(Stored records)
========

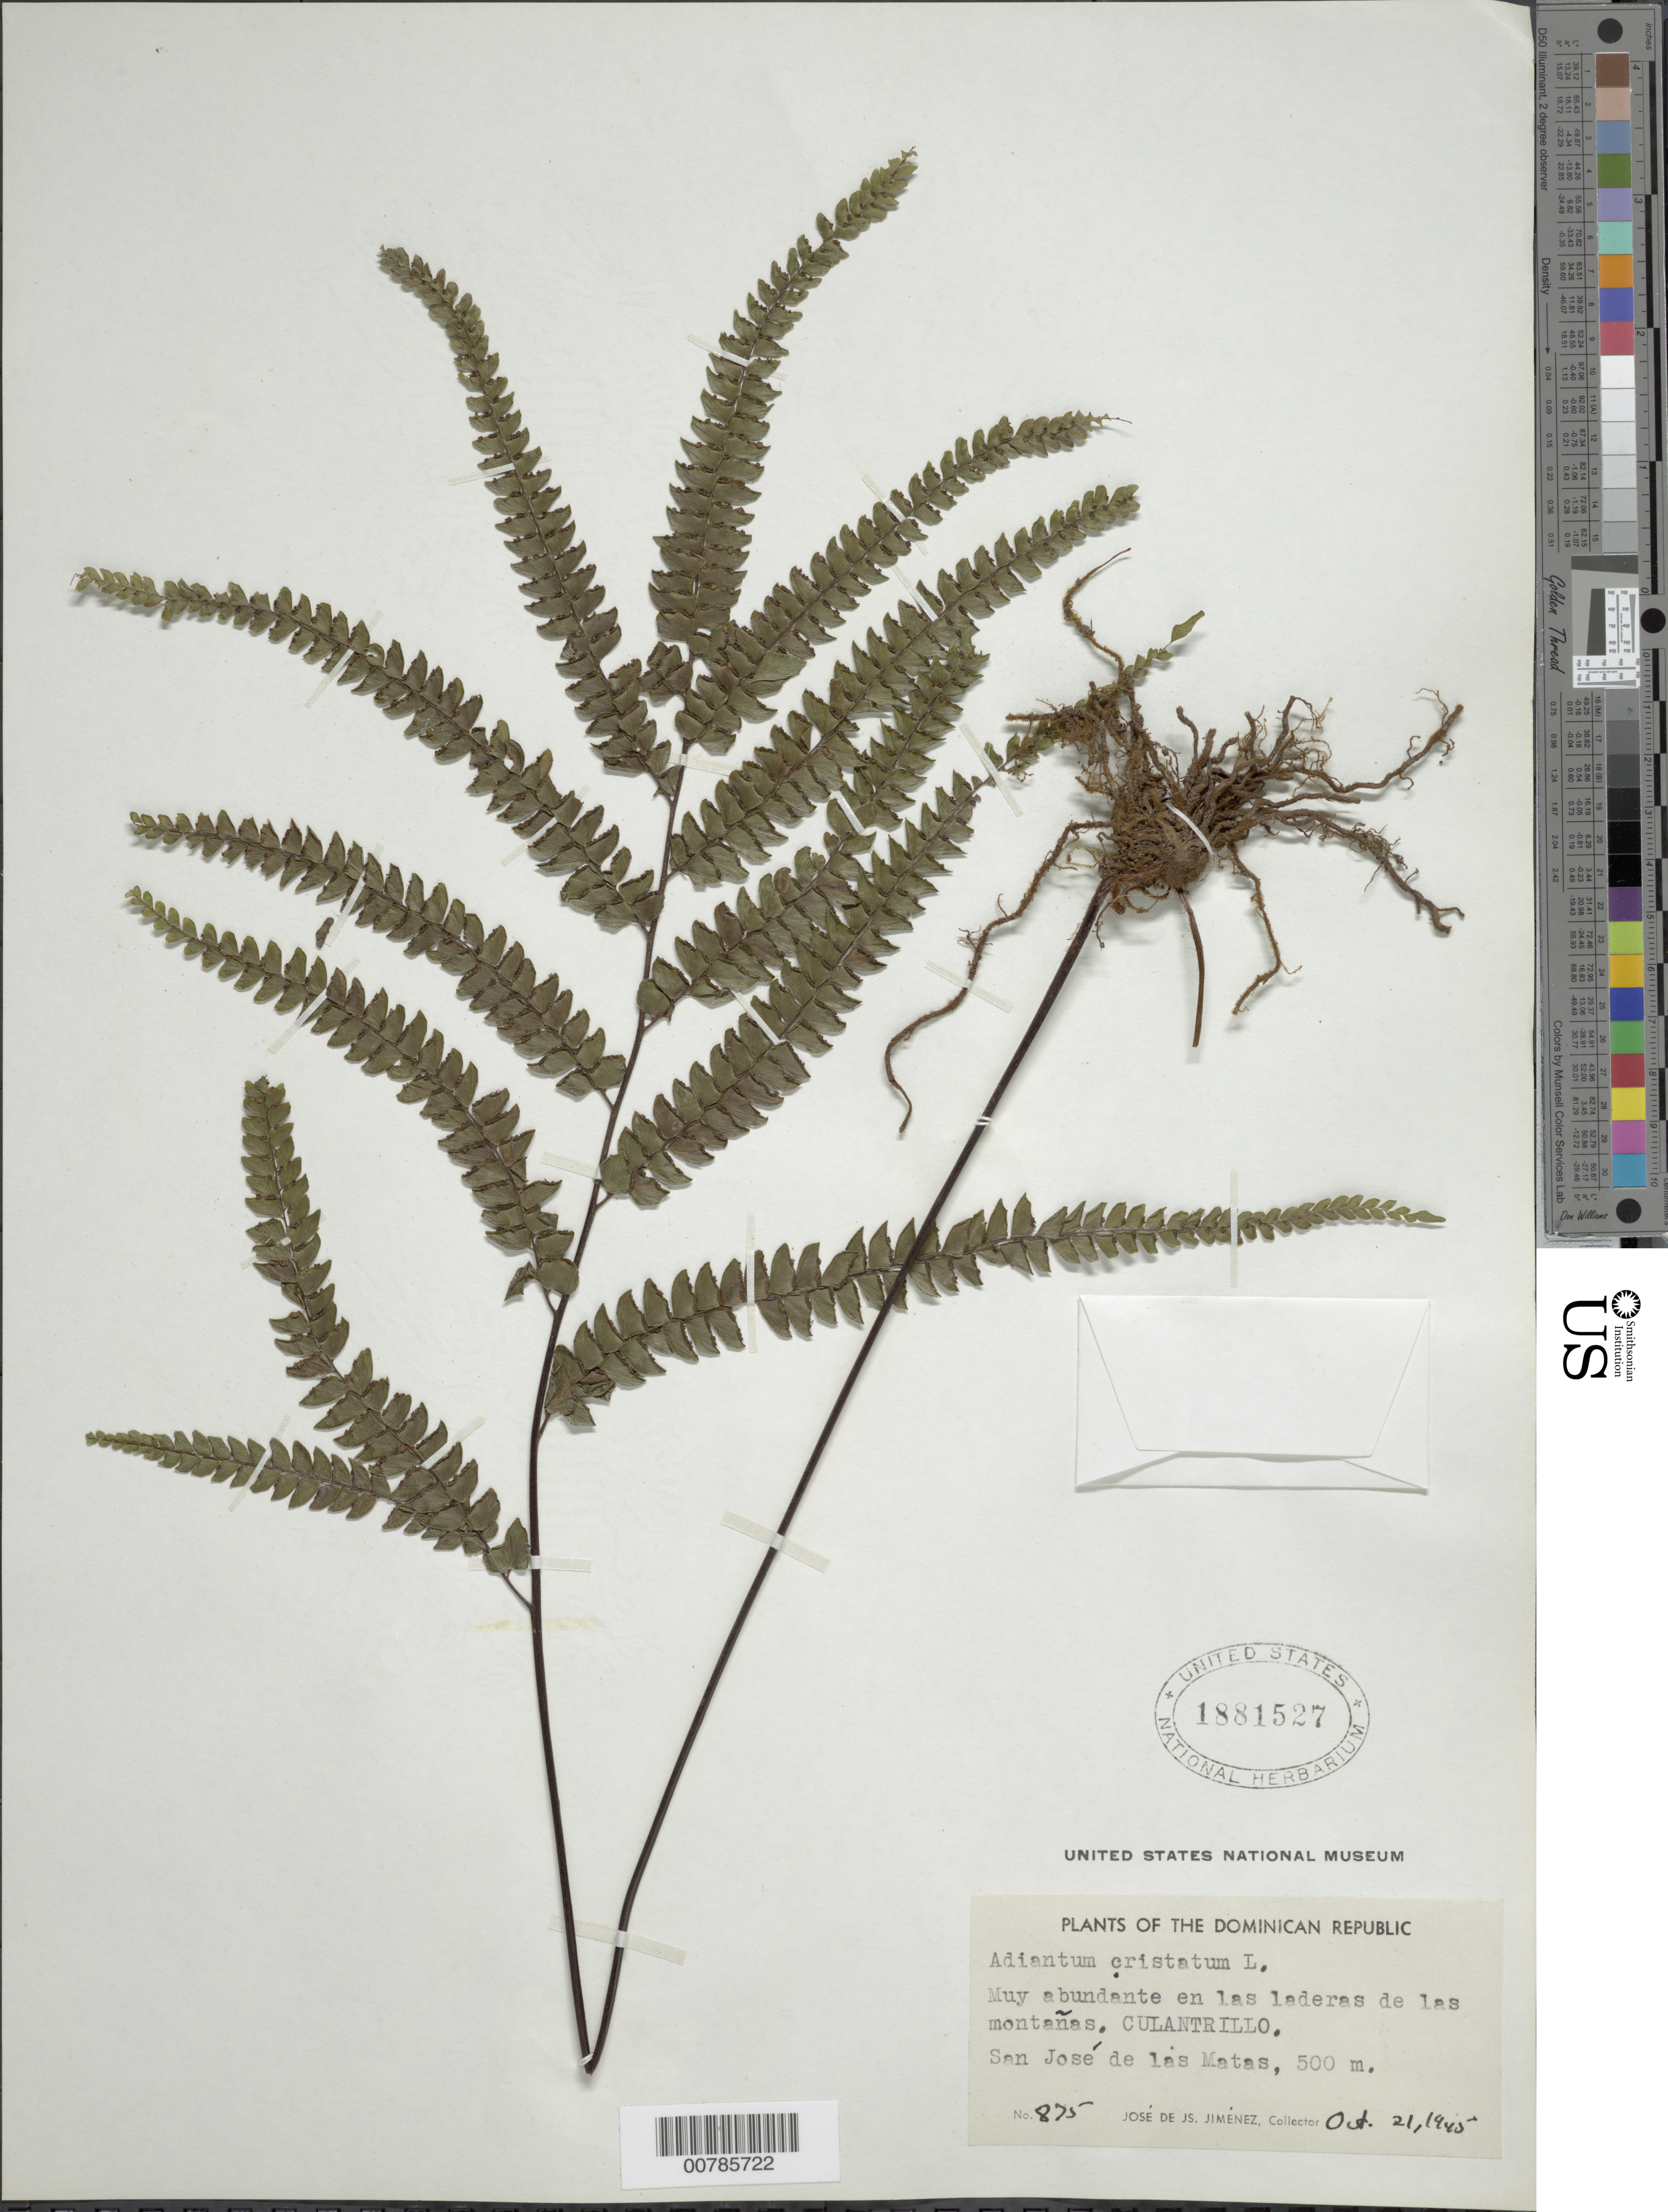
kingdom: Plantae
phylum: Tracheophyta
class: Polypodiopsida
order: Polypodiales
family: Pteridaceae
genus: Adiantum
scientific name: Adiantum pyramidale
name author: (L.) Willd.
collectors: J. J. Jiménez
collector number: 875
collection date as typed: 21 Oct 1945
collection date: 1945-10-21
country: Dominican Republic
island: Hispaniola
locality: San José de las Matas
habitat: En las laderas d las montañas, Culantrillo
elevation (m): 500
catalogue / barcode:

========

» Task objective:
How many of the lines above contain the word "collection"? Reply with the number alone.

» Reply to the exercise:
2